Thank you very much for your comments.

I have several questions about your coding.

 

Can you explain what this coding means?

con={0 0 0 0 0 . .,

     . . . . . . .,

     0 0 1 1 1 0 1 };

x=j(1,5,4);

optn={0 3};

 

I would like to know these values below. Are there average values of my data?

 

T=1/2;

K=1/4;

L=2;

E=2;

Q=6;

 

I would like to know how to estimate the parameters of a nonlinear function with STANDARD ERRORS. Do you have any idea to get standard error?

 

I have another model for a nonlinear function. But I have no data for an independent variable (i.e. U). In this case, I would like to know how to estimate X1, X2, X3, X4 with standard errors. This model has many restrictions for parameters. I also would like to know how to add these restrictions in the coding. I added my coding below. Please see this. Thank you very much in advance.

 

Sincerely yours,

 

J1

 

Parameters: X1, X2, X3, X4

Dependent variable: U

Independent variables: C, M, G, T

Model: U = (1/X1)*(C*M^X2*(380/G)^X3)^X1*exp(-X4*T)
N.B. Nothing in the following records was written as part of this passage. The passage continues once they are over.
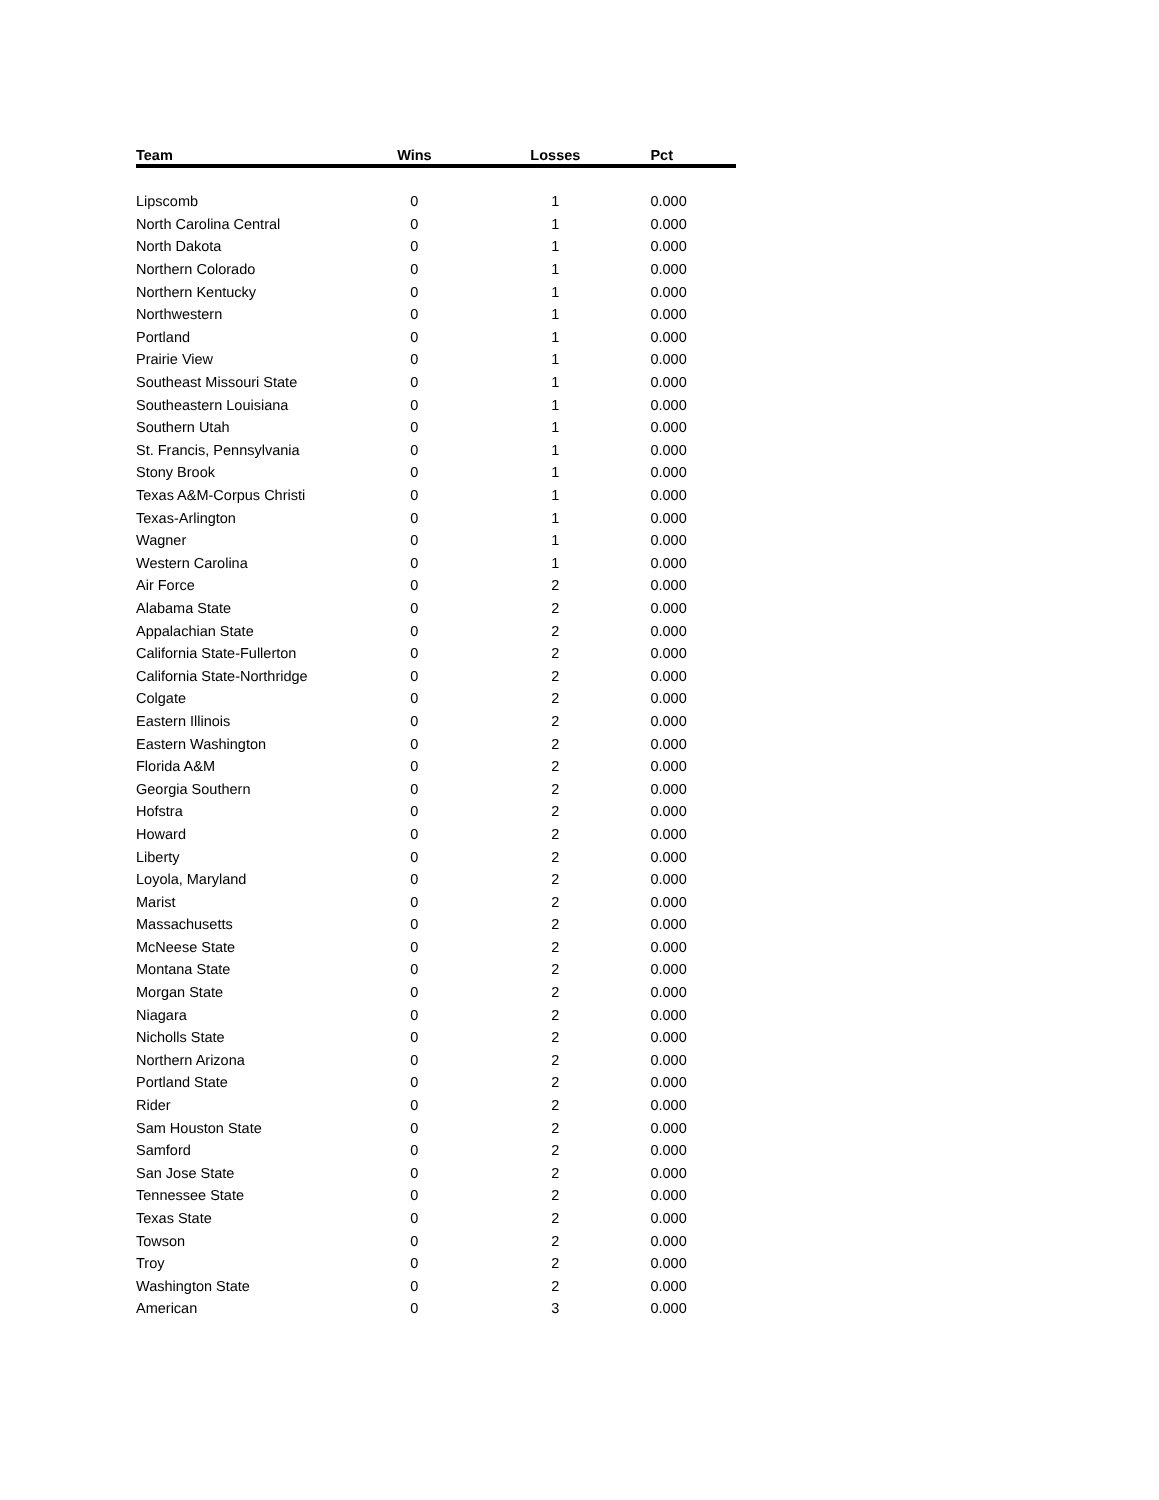| Team | Wins | Losses | Pct |
| --- | --- | --- | --- |
| Lipscomb | 0 | 1 | 0.000 |
| North Carolina Central | 0 | 1 | 0.000 |
| North Dakota | 0 | 1 | 0.000 |
| Northern Colorado | 0 | 1 | 0.000 |
| Northern Kentucky | 0 | 1 | 0.000 |
| Northwestern | 0 | 1 | 0.000 |
| Portland | 0 | 1 | 0.000 |
| Prairie View | 0 | 1 | 0.000 |
| Southeast Missouri State | 0 | 1 | 0.000 |
| Southeastern Louisiana | 0 | 1 | 0.000 |
| Southern Utah | 0 | 1 | 0.000 |
| St. Francis, Pennsylvania | 0 | 1 | 0.000 |
| Stony Brook | 0 | 1 | 0.000 |
| Texas A&M-Corpus Christi | 0 | 1 | 0.000 |
| Texas-Arlington | 0 | 1 | 0.000 |
| Wagner | 0 | 1 | 0.000 |
| Western Carolina | 0 | 1 | 0.000 |
| Air Force | 0 | 2 | 0.000 |
| Alabama State | 0 | 2 | 0.000 |
| Appalachian State | 0 | 2 | 0.000 |
| California State-Fullerton | 0 | 2 | 0.000 |
| California State-Northridge | 0 | 2 | 0.000 |
| Colgate | 0 | 2 | 0.000 |
| Eastern Illinois | 0 | 2 | 0.000 |
| Eastern Washington | 0 | 2 | 0.000 |
| Florida A&M | 0 | 2 | 0.000 |
| Georgia Southern | 0 | 2 | 0.000 |
| Hofstra | 0 | 2 | 0.000 |
| Howard | 0 | 2 | 0.000 |
| Liberty | 0 | 2 | 0.000 |
| Loyola, Maryland | 0 | 2 | 0.000 |
| Marist | 0 | 2 | 0.000 |
| Massachusetts | 0 | 2 | 0.000 |
| McNeese State | 0 | 2 | 0.000 |
| Montana State | 0 | 2 | 0.000 |
| Morgan State | 0 | 2 | 0.000 |
| Niagara | 0 | 2 | 0.000 |
| Nicholls State | 0 | 2 | 0.000 |
| Northern Arizona | 0 | 2 | 0.000 |
| Portland State | 0 | 2 | 0.000 |
| Rider | 0 | 2 | 0.000 |
| Sam Houston State | 0 | 2 | 0.000 |
| Samford | 0 | 2 | 0.000 |
| San Jose State | 0 | 2 | 0.000 |
| Tennessee State | 0 | 2 | 0.000 |
| Texas State | 0 | 2 | 0.000 |
| Towson | 0 | 2 | 0.000 |
| Troy | 0 | 2 | 0.000 |
| Washington State | 0 | 2 | 0.000 |
| American | 0 | 3 | 0.000 |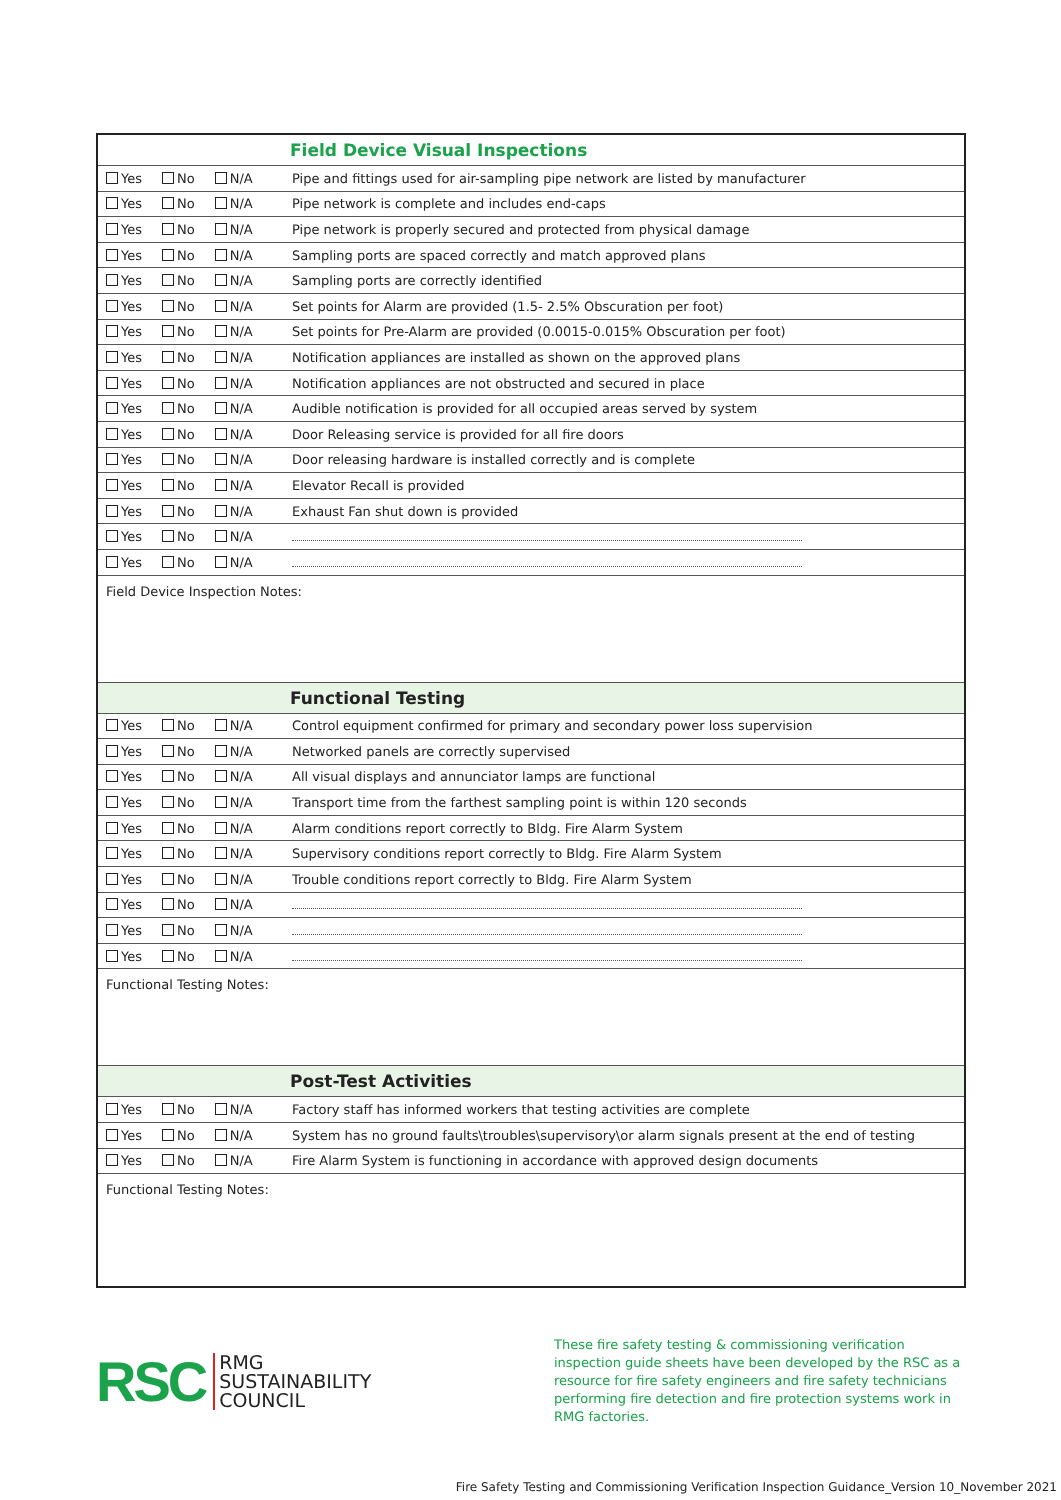| Field Device Visual Inspections | |
| --- | --- |
| Yes No N/A | Pipe and fittings used for air-sampling pipe network are listed by manufacturer |
| Yes No N/A | Pipe network is complete and includes end-caps |
| Yes No N/A | Pipe network is properly secured and protected from physical damage |
| Yes No N/A | Sampling ports are spaced correctly and match approved plans |
| Yes No N/A | Sampling ports are correctly identified |
| Yes No N/A | Set points for Alarm are provided (1.5- 2.5% Obscuration per foot) |
| Yes No N/A | Set points for Pre-Alarm are provided (0.0015-0.015% Obscuration per foot) |
| Yes No N/A | Notification appliances are installed as shown on the approved plans |
| Yes No N/A | Notification appliances are not obstructed and secured in place |
| Yes No N/A | Audible notification is provided for all occupied areas served by system |
| Yes No N/A | Door Releasing service is provided for all fire doors |
| Yes No N/A | Door releasing hardware is installed correctly and is complete |
| Yes No N/A | Elevator Recall is provided |
| Yes No N/A | Exhaust Fan shut down is provided |
| Yes No N/A | |
| Yes No N/A | |
| Field Device Inspection Notes: | |
| Functional Testing | |
| Yes No N/A | Control equipment confirmed for primary and secondary power loss supervision |
| Yes No N/A | Networked panels are correctly supervised |
| Yes No N/A | All visual displays and annunciator lamps are functional |
| Yes No N/A | Transport time from the farthest sampling point is within 120 seconds |
| Yes No N/A | Alarm conditions report correctly to Bldg. Fire Alarm System |
| Yes No N/A | Supervisory conditions report correctly to Bldg. Fire Alarm System |
| Yes No N/A | Trouble conditions report correctly to Bldg. Fire Alarm System |
| Yes No N/A | |
| Yes No N/A | |
| Yes No N/A | |
| Functional Testing Notes: | |
| Post-Test Activities | |
| Yes No N/A | Factory staff has informed workers that testing activities are complete |
| Yes No N/A | System has no ground faults\troubles\supervisory\or alarm signals present at the end of testing |
| Yes No N/A | Fire Alarm System is functioning in accordance with approved design documents |
| Functional Testing Notes: | |
RSC
RMG
SUSTAINABILITY
COUNCIL
These fire safety testing & commissioning verification inspection guide sheets have been developed by the RSC as a resource for fire safety engineers and fire safety technicians performing fire detection and fire protection systems work in RMG factories.
Fire Safety Testing and Commissioning Verification Inspection Guidance_Version 10_November 2021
Restriction for parameters:

X2, X3>0;

-infinity < X1 <1;

X1*(X2+X3) < 1;

X1*(1+X2+X3) < 1

 

Coding is:

proc iml;

start function(x) global(C,M,G,T,U);

 obj=abs( log(1/x[1]) + x[1]*C + x[1]*x[2]*M + x[1]*x[3]*(log(380)-G) + x[4]*T - U);

return (obj);

finish;

 

con={0 0 0 0 0 . .,

     . . . . . . .,

     0 0 1 1 1 0 1 };

x=j(1,5,4);

optn={0 3};

 

C=1/2;

M=1/4;

G=2;

T=1/2;

U=8;

call nlpcg(xres,rc,"function",x,optn,con);

quit;

 

 

Ksharp
Super User
I misunderstand your question. If you want estimate parameter like PROC REG+RESTRICT statement , then my code is not appropriated . @Rick point you right way .
Marx
Calcite | Level 5

Dear Xia Keshan,

 

Thank you very much for your comments. I would like to know how to estimate parameter values when there is no data about the value of a dependent variable (e.g. utility function). I guess that your coding is appropriate, but I would like to know your opinion. Also, I would like to know if your coding can get the standard error or not. If your coding is appropriate, then please see my second model in the previous response.

 

Sincerely yours,

 

J1

Ksharp
Super User
No. My code would get you standard error.
I don't think you can build a model without a dependent variable.
There is URL that you might be interested in .Especial for comment in it.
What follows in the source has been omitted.